▶ [Exercise prompt]:
The data below is to be transcribed word for word; pictures are to be excluded.

>>

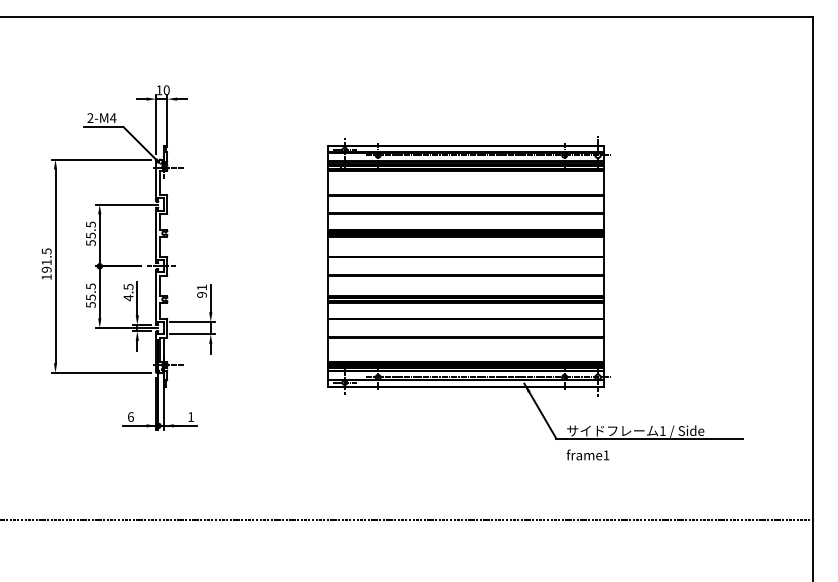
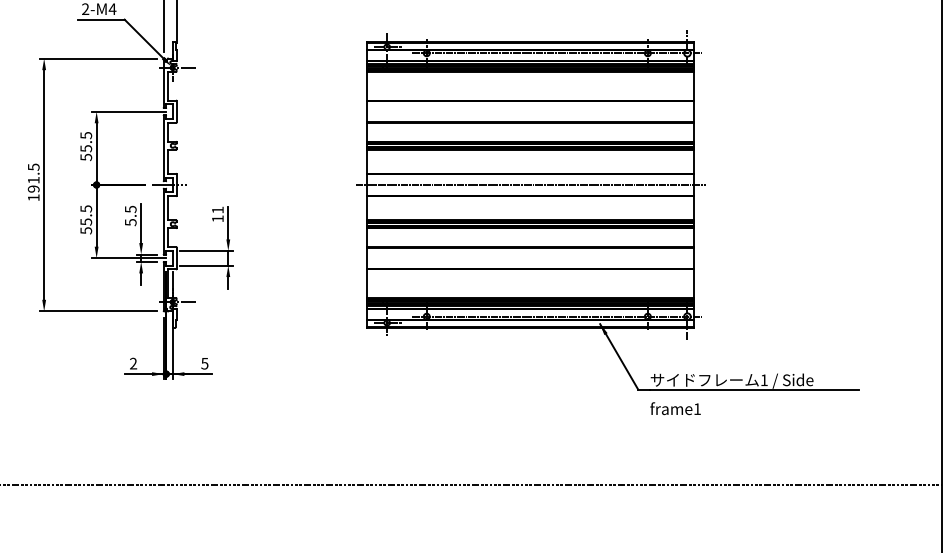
line: (465, 266) -> (530, 185), added
text: (201, 294) -> (217, 218), 91 -> 11
text: (128, 297) -> (130, 221), 4.5 -> 5.5
text: (130, 416) -> (133, 363), 6 -> 2
text: (190, 416) -> (204, 363), 1 -> 5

<<

▶ [Solution for this exercise]:
line: (465, 266) -> (530, 185), added
text: (201, 294) -> (217, 218), 91 -> 11
text: (128, 297) -> (130, 221), 4.5 -> 5.5
text: (130, 416) -> (133, 363), 6 -> 2
text: (190, 416) -> (204, 363), 1 -> 5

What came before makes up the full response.